Une machine ne peut ni pleurer la mort d’un enfant, ni tomber amoureux, ni s’asseoir avec un ami en silence, ni contempler un coucher de soleil ou lutter avec un dilemme moral. C’est dans l’instance invisible de l’âme que siège l’intelligence humaine. C’est en elle que se forme l’amour. L’amour est ce pourquoi nous sommes intelligents. Et l’IA connaîtra beaucoup de choses, mais jamais la réalité transformante de l’amour. C’est cela notre vrai « image et ressemblance de Dieu » qu’évoque la Bible. L’amour est une invitation au don de soi, et surtout un appel à l’accomplissement de soi, car nous ne sommes pas nés achevés. L’intelligence humaine est au service de l’amour qui seul nous accomplit dans notre humanité.
Une machine ne s’accomplit pas, elle n’est pas attendue dans l’éternité bienheureuse. Pas de joie, pas de honte non plus, parce qu’elle n’a pas d’avenir. Le devenir est l’essence de l’intelligence humaine et de l’intelligence divine. Le devenir est le principe du vivant. La machine est sans vie et reste sans nécessité de s’accomplir dans un « devenir », dans une forme finale.
Pour l’être humain, c’est la conception, en lui, de la vérité toujours plus belle et grande que ce qu’il a déjà conçu, qui le conduit peu à peu à sa forme terminale et magnifique. L’intelligence de l’humain est faite pour comprendre ce qui est en elle, contrairement à la tablette de cire qui ne comprenait rien de ce qui était écrit sur elle. L’humain lui comprend ce qu’il est et trouve sa joie dans la compréhension de sa vie. C’est l’intelligence à l’œuvre, qui prend le nom de la sagesse. Elle est nécessairement vécue et ne peut pas être simulée ou synthétisée par des machines. Les machines ne sont pas vivantes. Et aucun ensemble de données, aussi vaste soit-il, ne peut leur donner la vie intérieure.
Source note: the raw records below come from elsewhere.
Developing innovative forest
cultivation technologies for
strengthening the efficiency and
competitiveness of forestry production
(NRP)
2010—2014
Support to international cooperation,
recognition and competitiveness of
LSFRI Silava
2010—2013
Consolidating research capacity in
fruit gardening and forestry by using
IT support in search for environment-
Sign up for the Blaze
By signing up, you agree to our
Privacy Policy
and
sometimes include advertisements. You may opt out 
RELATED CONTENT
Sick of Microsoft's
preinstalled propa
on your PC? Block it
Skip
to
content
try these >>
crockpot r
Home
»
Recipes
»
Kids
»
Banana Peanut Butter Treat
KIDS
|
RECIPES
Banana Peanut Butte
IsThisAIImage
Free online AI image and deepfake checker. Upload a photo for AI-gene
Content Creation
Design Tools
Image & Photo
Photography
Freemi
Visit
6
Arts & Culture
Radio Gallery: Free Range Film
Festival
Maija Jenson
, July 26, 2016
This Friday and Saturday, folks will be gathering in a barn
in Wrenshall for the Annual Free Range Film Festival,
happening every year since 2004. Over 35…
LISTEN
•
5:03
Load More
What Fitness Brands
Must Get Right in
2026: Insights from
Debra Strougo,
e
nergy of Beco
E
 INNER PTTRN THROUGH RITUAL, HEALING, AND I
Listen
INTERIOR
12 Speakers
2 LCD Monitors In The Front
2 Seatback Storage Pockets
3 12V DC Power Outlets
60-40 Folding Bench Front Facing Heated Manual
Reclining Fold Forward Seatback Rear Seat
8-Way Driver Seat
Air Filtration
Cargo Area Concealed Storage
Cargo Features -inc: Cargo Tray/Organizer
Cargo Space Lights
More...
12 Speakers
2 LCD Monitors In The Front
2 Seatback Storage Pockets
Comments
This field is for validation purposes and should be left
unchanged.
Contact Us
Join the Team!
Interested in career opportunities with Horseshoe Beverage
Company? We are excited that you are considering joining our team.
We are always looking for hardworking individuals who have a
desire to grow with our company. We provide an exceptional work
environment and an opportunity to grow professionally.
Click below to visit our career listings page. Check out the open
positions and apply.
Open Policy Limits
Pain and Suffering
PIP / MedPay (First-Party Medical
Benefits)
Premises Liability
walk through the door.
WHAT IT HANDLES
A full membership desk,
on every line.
L’intelligence artificielle recèle un énorme potentiel de transformation des sociétés. Il est déjà en train de remodeler notre façon de vivre et de travailler. Il aide à diagnostiquer la maladie, à gérer l’information et à rationaliser la productivité. Il s’agit là de contributions très précieuses. Mais plus que cela l’IA vient providentiellement nous aider à garder le sens de notre humanité. Sa véritable valeur dépend de notre volonté de voir clairement ce qu’elle est, et ce qu’elle n’est pas. L’IA est un outil, elle n’est pas une personne. Comme tous les outils, sa valeur dépend de la sagesse de ses utilisateurs. Ces technologies renforceront notre humanité à condition de ne pas tenter de la remplacer.
Ne soyons pas si éblouis par ces machines. Émerveillons-nous de ce que nous sommes et sommes appelés à devenir. Chacun est unique et irremplaçable. Aucune machine ne pourra jamais égaler la valeur d’un seul être humain. Seul un humain peut le dire, et le vivre en faisant de sa vie un don pour les autres.